- [Selected excerpt]

------

In a potential advance for medical research, scientists say they've created the first functioning human muscle from skin cells.

Science and Technology

HealthDay News

TUESDAY, Jan. 9, 2018 (HealthDay News)—In a potential advance for medical research, scientists say they've created the first functioning human muscle from skin cells.

The breakthrough could lead to better genetic or cell-based therapies, as well as furthering investigations into the causes and treatment of muscular disorders, the Duke University team said.

"The prospect of studying rare diseases is especially exciting for us," Nenad Bursac, professor of biomedical engineering, said in a university news release.

"When a child's muscles are already withering away from something like Duchenne muscular dystrophy, it would not be ethical to take muscle samples from them and do further damage," he explained.

------

- [Work task] Write what comes next in the article on lab-grown human muscle, starting right after its last sentence. The records have nothing to do with the article on muscle grown from skin cells.

------

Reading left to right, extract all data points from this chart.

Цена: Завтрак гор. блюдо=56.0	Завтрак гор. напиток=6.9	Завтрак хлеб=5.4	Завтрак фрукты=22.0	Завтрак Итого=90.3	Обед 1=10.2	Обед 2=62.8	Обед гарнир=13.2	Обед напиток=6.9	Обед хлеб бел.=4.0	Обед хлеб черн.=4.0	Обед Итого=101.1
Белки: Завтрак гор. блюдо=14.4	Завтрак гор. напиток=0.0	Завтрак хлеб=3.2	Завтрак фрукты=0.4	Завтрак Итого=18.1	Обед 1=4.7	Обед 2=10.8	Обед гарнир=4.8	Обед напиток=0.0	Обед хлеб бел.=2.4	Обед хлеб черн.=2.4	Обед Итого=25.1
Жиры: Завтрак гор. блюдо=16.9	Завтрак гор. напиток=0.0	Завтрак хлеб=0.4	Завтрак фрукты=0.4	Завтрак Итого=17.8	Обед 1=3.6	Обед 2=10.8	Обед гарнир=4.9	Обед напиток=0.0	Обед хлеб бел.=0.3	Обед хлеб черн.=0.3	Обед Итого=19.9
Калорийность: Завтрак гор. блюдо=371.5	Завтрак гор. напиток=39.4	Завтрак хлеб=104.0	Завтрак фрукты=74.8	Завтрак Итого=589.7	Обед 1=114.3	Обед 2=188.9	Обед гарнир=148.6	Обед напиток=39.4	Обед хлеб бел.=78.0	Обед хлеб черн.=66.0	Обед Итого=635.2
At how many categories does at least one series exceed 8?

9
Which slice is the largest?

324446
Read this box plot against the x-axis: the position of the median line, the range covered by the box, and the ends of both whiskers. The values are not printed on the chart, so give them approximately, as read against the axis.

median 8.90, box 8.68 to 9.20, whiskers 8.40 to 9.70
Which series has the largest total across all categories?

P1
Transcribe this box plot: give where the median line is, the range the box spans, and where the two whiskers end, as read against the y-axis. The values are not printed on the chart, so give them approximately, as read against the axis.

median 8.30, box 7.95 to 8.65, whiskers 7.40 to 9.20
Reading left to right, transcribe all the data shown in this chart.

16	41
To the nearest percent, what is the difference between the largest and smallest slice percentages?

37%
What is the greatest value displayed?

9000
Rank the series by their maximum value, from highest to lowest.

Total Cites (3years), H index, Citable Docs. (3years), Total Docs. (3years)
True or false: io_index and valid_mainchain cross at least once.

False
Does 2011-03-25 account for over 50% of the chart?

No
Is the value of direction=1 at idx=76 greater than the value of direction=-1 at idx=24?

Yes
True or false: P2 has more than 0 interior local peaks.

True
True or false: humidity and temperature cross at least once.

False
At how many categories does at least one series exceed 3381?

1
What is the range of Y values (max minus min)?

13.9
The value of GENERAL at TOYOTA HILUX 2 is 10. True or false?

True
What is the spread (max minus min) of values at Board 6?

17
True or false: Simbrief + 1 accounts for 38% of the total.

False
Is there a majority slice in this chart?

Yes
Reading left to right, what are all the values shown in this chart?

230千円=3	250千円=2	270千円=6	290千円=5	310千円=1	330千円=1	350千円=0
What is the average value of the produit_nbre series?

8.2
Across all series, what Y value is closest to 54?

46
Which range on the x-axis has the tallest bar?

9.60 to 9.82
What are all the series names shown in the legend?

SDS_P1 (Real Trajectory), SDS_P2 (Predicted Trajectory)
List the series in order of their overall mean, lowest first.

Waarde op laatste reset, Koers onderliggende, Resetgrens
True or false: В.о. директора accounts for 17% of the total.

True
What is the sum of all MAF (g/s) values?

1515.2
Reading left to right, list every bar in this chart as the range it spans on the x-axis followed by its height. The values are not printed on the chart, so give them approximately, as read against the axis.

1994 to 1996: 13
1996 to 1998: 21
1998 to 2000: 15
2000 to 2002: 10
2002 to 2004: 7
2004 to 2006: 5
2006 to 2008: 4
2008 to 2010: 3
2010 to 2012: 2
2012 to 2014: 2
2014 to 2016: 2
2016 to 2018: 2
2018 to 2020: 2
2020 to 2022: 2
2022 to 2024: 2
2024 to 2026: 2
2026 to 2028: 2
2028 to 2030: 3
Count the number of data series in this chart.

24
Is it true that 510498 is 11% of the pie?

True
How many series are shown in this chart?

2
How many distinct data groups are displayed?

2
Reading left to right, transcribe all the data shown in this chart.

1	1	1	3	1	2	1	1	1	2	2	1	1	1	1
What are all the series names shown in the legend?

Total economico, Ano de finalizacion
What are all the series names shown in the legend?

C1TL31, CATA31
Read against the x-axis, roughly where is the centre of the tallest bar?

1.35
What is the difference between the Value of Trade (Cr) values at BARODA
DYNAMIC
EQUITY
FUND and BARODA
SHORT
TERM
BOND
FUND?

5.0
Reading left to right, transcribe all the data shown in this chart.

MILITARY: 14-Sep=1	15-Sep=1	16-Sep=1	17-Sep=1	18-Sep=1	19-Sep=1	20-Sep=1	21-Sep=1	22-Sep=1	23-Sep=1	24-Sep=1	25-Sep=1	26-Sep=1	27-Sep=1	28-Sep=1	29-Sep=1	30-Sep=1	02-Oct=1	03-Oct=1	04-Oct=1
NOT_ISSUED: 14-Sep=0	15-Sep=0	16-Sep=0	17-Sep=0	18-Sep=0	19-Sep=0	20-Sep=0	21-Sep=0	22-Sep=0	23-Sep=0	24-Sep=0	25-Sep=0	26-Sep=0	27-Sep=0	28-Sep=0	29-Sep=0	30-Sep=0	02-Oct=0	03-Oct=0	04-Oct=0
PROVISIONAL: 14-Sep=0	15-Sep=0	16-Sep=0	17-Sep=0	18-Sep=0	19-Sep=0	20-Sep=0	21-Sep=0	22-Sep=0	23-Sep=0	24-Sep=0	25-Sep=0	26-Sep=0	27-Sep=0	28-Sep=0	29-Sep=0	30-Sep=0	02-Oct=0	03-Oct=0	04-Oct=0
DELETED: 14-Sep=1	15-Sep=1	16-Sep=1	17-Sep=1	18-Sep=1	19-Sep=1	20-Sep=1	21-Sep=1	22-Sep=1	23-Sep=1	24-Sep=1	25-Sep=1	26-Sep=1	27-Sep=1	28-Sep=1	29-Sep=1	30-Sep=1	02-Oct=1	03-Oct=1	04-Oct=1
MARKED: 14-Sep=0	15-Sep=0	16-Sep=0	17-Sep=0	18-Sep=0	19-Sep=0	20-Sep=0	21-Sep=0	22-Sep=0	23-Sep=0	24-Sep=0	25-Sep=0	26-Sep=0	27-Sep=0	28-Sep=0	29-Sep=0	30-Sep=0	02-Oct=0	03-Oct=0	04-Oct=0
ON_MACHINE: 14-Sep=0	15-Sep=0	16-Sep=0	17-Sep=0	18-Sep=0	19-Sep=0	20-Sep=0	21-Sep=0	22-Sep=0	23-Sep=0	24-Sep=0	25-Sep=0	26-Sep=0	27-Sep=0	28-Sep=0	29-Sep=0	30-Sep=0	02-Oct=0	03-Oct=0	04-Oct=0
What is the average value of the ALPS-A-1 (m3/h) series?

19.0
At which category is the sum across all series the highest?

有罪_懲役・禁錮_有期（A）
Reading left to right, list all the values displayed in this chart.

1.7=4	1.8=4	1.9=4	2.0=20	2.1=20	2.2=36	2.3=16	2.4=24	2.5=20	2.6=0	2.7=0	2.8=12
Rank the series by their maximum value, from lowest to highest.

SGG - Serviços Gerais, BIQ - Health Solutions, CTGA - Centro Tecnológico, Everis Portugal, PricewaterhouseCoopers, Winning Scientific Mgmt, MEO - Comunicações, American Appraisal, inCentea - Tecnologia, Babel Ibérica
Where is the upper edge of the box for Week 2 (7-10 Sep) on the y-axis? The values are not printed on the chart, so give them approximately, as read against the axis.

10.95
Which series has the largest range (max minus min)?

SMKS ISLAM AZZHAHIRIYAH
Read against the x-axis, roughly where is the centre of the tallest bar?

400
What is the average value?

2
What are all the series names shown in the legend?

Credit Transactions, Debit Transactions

------

- [Written response]
"But with this technique, we can just take a small sample of non-muscle tissue—like skin or blood —revert the obtained cells to a pluripotent state, and eventually grow an endless amount of functioning muscle fibers to test," Bursac said.

According to the researchers, it might also be possible to fix genetic defects in pluripotent stem cells from a patient and then grow small patches of healthy muscle that could be used with other genetic treatments to heal or replace specific areas of diseased muscle.

Of course, much more research is needed before any such therapies could be used in humans.

In the new study, skin cells were reprogrammed in the lab to revert to what are called pluripotent stem cells—cells that can grow into any type of cell.

The cells were then cultured while being exposed to a molecule called Pax7, which signaled the cells to start turning into muscle.

The cells then grew into functioning skeletal muscle. According to Bursac's team, the lab-grown cells were not as strong as those found in normal muscle tissue. However, after up to four weeks in the special lab culture, the newly formed muscle cells contracted and reacted to external stimuli much like regular muscle tissue.

The lab-grown muscle fibers were also implanted into mice and appeared to integrate into the rodents' natural muscle tissue, the investigators said.

The study was published online Jan. 9 in the journal Nature Communications.